AVAILABLE DATA:
◇ ◇ ◇ ◇
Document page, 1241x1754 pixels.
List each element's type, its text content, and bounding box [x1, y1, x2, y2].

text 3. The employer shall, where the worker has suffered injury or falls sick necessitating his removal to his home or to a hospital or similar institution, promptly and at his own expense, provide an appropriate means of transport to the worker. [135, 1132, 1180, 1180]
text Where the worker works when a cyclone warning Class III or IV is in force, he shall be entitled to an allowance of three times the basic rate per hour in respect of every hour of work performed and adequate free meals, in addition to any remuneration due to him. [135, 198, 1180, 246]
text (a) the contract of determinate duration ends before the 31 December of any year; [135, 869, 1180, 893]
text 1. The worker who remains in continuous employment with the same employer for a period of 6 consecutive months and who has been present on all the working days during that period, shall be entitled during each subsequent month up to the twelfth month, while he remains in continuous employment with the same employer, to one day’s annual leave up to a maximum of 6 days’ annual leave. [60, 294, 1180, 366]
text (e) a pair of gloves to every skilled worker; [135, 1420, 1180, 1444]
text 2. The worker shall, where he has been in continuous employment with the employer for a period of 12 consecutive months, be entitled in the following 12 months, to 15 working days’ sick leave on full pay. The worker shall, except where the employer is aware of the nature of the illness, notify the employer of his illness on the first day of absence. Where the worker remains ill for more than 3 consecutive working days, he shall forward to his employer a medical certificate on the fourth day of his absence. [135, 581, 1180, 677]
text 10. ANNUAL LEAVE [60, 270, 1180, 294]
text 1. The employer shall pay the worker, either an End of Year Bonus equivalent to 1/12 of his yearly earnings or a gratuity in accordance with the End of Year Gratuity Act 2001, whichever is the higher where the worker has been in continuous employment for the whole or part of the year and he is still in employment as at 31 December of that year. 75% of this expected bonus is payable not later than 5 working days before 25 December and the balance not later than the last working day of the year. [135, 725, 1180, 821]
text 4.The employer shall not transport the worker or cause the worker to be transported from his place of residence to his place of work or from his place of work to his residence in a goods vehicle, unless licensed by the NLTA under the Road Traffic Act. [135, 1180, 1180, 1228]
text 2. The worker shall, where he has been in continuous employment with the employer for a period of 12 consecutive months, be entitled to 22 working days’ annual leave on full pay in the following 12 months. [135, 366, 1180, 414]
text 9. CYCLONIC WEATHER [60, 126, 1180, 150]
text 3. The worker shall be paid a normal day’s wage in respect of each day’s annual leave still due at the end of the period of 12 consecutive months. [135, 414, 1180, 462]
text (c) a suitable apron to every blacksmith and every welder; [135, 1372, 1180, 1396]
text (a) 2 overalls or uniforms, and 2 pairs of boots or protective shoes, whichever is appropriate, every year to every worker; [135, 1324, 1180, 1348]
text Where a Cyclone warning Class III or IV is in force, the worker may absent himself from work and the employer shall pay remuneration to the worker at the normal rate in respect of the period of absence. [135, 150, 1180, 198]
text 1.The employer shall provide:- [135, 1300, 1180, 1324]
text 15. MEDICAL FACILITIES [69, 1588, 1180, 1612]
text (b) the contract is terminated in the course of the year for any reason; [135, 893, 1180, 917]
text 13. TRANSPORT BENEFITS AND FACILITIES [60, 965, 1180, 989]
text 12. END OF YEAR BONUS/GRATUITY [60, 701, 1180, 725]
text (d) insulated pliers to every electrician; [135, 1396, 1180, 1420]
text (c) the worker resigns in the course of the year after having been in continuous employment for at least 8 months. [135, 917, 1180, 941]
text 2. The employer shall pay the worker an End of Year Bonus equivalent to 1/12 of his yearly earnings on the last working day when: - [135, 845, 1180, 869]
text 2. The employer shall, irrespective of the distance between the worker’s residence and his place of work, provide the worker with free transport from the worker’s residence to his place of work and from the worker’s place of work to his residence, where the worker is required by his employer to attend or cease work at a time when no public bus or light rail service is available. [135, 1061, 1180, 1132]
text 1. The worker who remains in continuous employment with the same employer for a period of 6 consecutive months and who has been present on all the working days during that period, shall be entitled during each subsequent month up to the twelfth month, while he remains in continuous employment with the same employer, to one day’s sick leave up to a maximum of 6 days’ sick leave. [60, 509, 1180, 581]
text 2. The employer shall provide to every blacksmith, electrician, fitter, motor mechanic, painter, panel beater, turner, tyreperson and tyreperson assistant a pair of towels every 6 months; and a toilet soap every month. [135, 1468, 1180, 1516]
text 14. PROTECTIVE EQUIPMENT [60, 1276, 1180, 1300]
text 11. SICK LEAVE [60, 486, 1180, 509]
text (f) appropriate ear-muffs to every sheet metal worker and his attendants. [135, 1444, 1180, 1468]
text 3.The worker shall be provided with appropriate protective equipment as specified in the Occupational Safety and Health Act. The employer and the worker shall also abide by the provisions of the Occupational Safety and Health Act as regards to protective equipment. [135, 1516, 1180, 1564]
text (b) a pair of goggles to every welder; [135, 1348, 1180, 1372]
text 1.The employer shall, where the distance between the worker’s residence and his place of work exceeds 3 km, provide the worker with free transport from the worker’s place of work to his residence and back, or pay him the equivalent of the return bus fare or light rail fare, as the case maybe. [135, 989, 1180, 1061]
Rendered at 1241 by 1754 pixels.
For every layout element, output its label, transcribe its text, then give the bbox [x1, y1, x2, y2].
◇ ◇ ◇ ◇
A single number is the answer: how many lines in the records above contain the word "each".

4